By Steven Krolak
(NEW ALBANY, Ind.)—Dr. Sumreen Asim, assistant professor of education in the areas of elementary science and technology, has received top honors for her presentation at the Clute International Conference on Education (Science Track) held earlier this month in Maui, Hawaii.
Asim’s contribution, “The Expanding Elementary Teacher Candidates’ Beliefs Enrolled in a Technology-Infused Undergraduate Science Methods Course,” received the award for Best Presentation in the elementary education category.
Like everyone else, prospective science teachers bring their own beliefs to the classroom. Some of those beliefs may surprise you.
“On average, 80 percent of the teacher candidates enrolled in E328–Scientific Methods–believe they are not ready to teach science,” Asim said. “According to the getting-to-know-you questionnaire I distribute in the first week of class, they are anxious, nervous, not confident, intimidated, and unsure.”
In order to help these and other prospective teachers become more effective at imparting scientific methods, Asim designed a scientific methods course infused with technology including virtual museums, educational apps for assessment and educational games to supplement science content learning.
“Our teacher candidates are used to using social media such as Facebook, Snapchat, Instagram and Pinterest,” Asim said. “The students in E328 work on their digital pedagogy using apps such as Flipgrid, Twitter, Plickers, Padlet, and Peardeck.”
Throughout the course, students were required to give feedback in the form of drawings, reflections and observations.
Asim’s presentation was based on data gleaned from the course: The results demonstrated that the use of educational technology had a positive impact on the students’ beliefs.
“[Initially] participants’ beliefs about science instruction were centered on the notions of fun, hands-on, outdoor science instruction,” Asim said. “At the end of the course, participants’ beliefs showed a change to that of learning outdoors as engaging students in scientific knowledge, practice and processes.”
If teacher candidates can embrace a research mindset, they will be better able to assist elementary-level students in STEM fields. And by cultivating a familiarity with readily available or even freeware tech tools for teaching, they are in a better position to overcome the funding deficits that can hamper STEM education in disadvantaged communities.
This is particularly important as a number of studies have identified “leaks” in the STEM pipeline that prevent poor and diverse students from sharing in the opportunities for advancement that science-based fields promise in the emerging economy.
“Redesigning elementary education programs to meet the demand for 21st century skills such as communication, collaboration, creativity and critical thinking is vital,” Asim said. “Elementary educators are on the front line, since interest in STEM is already developed by middle school—or not.”
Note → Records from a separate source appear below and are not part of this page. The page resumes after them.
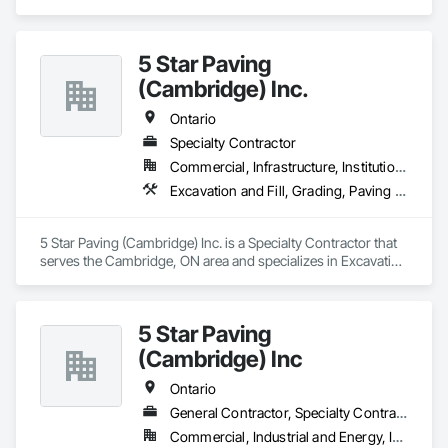
Earthwork, Paving and Surfacing.
5 Star Paving
(Cambridge) Inc.
Ontario
Specialty Contractor
Commercial, Infrastructure, Institutional, Residential
Excavation and Fill, Grading, Paving and Surfacing
5 Star Paving (Cambridge) Inc. is a Specialty Contractor that 
serves the Cambridge, ON area and specializes in Excavation 
and Fill, Grading, Paving and Surfacing.
5 Star Paving
(Cambridge) Inc
Ontario
General Contractor, Specialty Contractor
Commercial, Industrial and Energy, Infrastructure, Institutional, Residential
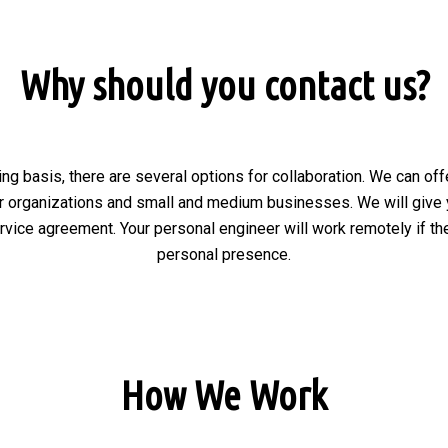
Why should you contact us?
ng basis, there are several options for collaboration. We can of
r organizations and small and medium businesses. We will give 
ervice agreement. Your personal engineer will work remotely if the
personal presence.
How We Work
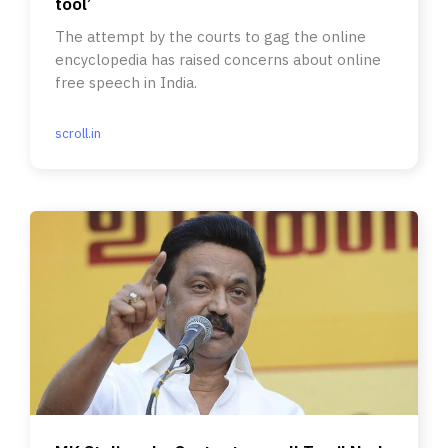
tool’
The attempt by the courts to gag the online
encyclopedia has raised concerns about online
free speech in India.
scroll.in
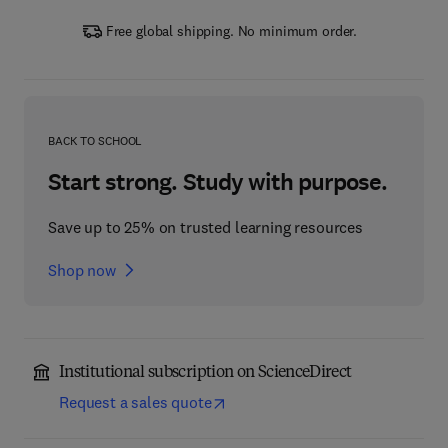
Free global shipping. No minimum order.
BACK TO SCHOOL
Start strong. Study with purpose.
Save up to 25% on trusted learning resources
Shop now
Institutional subscription on ScienceDirect
Request a sales quote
Asim sees the award as a validation of her work in providing an interdisciplinary solution to the multifaceted STEM challenge faced by elementary school teachers.
“Our students enrolled in elementary education are the ones that can turn this around,” Asim said. “The impact that they have on future generations is transformative.”
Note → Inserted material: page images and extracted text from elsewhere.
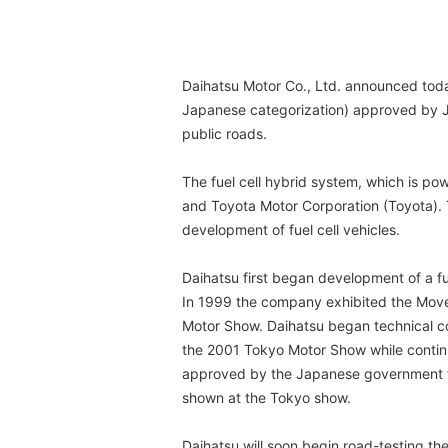
Daihatsu Motor Co., Ltd. announced toda
Japanese categorization) approved by Ja
public roads.
The fuel cell hybrid system, which is p
and Toyota Motor Corporation (Toyota). 
development of fuel cell vehicles.
Daihatsu first began development of a fu
In 1999 the company exhibited the Move E
Motor Show. Daihatsu began technical co
the 2001 Tokyo Motor Show while contin
approved by the Japanese government for
shown at the Tokyo show.
Daihatsu will soon begin road-testing 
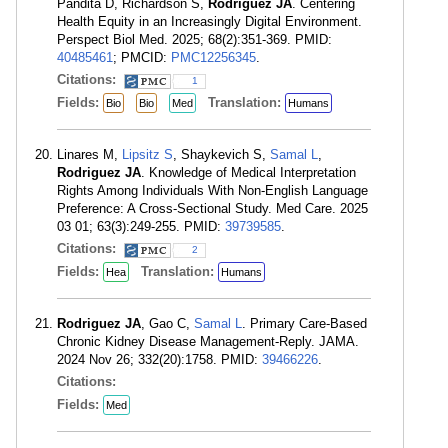
Pandita D, Richardson S,
Rodriguez JA
. Centering
Health Equity in an Increasingly Digital Environment.
Perspect Biol Med. 2025; 68(2):351-369. PMID:
40485461
; PMCID:
PMC12256345
.
Citations:
1
Fields:
Translation:
Bio
Bio
Med
Humans
Linares M,
Lipsitz S
, Shaykevich S,
Samal L
,
Rodriguez JA
. Knowledge of Medical Interpretation
Rights Among Individuals With Non-English Language
Preference: A Cross-Sectional Study. Med Care. 2025
03 01; 63(3):249-255. PMID:
39739585
.
Citations:
2
Fields:
Translation:
Hea
Humans
Rodriguez JA
, Gao C,
Samal L
. Primary Care-Based
Chronic Kidney Disease Management-Reply. JAMA.
2024 Nov 26; 332(20):1758. PMID:
39466226
.
Citations:
Fields:
Med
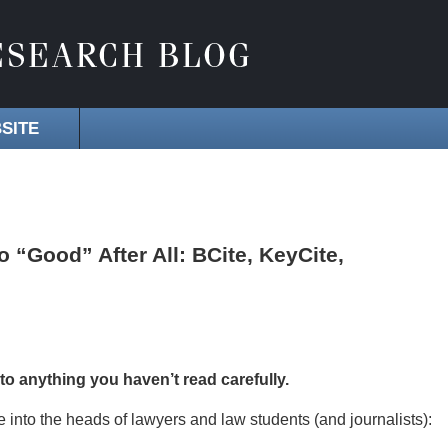
SITE
“Good” After All: BCite, KeyCite,
 to anything you haven’t read carefully.
ule into the heads of lawyers and law students (and journalists):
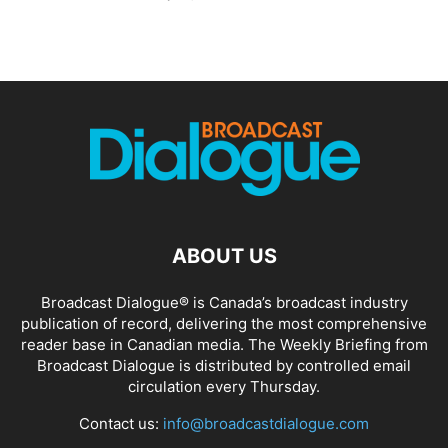
ABOUT US
Broadcast Dialogue® is Canada’s broadcast industry
publication of record, delivering the most comprehensive
reader base in Canadian media. The Weekly Briefing from
Broadcast Dialogue is distributed by controlled email
circulation every Thursday.
Contact us:
info@broadcastdialogue.com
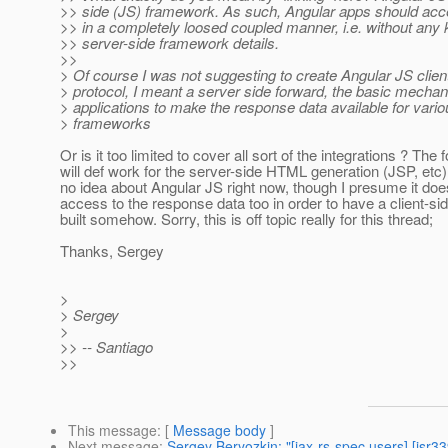
>> side (JS) framework. As such, Angular apps should ac
>> in a completely loosed coupled manner, i.e. without any
>> server-side framework details.
>>
> Of course I was not suggesting to create Angular JS clien
> protocol, I meant a server side forward, the basic mech
> applications to make the response data available for vari
> frameworks
Or is it too limited to cover all sort of the integrations ? The
will def work for the server-side HTML generation (JSP, etc),
no idea about Angular JS right now, though I presume it do
access to the response data too in order to have a client-si
built somehow. Sorry, this is off topic really for this thread;
Thanks, Sergey
>
> Sergey
>
>> -- Santiago
>>
This message
: [
Message body
]
Next message
:
Sergey Beryozkin: "[jax-rs-spec users] [jsr33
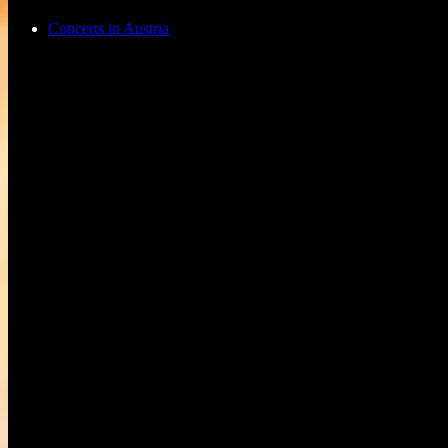
Concerts in Austria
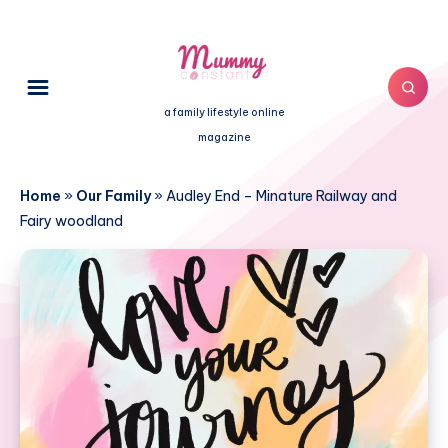
a family lifestyle online
magazine
Home
»
Our Family
»
Audley End – Minature Railway and
Fairy woodland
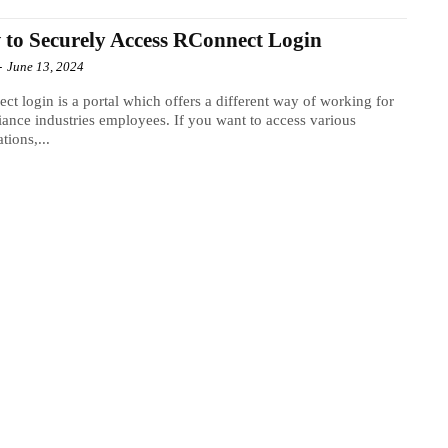
to Securely Access RConnect Login
-
June 13, 2024
ct login is a portal which offers a different way of working for
liance industries employees. If you want to access various
tions,...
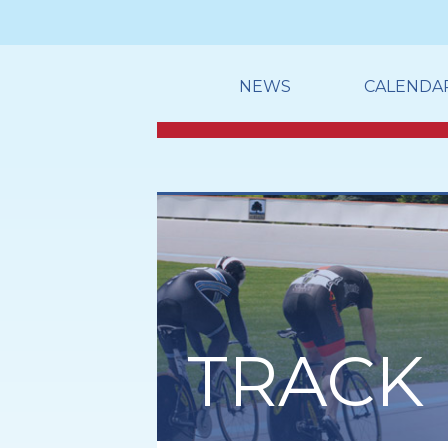
NEWS
CALENDA
TRACK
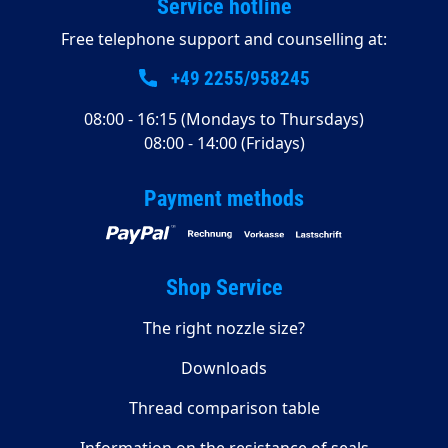
Service hotline
Free telephone support and counselling at:
+49 2255/958245
08:00 - 16:15 (Mondays to Thursdays)
08:00 - 14:00 (Fridays)
Payment methods
Shop Service
The right nozzle size?
Downloads
Thread comparison table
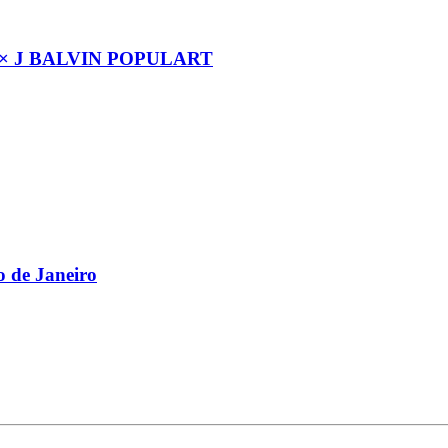
× J BALVIN POPULART
 de Janeiro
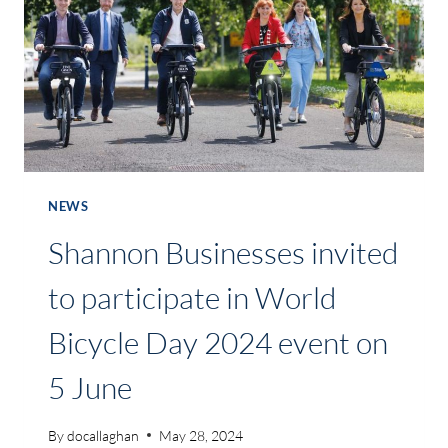
IN
CRATLOE
AND
MEELICK
NEWS
Shannon Businesses invited
to participate in World
Bicycle Day 2024 event on
5 June
By
docallaghan
May 28, 2024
The Clute Institute was founded in 1985 for the purpose of disseminating the latest academic research on various business and economics-related topics. The scope of our mission has expanded to include many areas of academic knowledge, including science education.
In addition to holding prestigious conferences around the world, the Clute Institute also publishes 19 academic journals, including the Journal of International Education Research and the Journal of Health Sciences.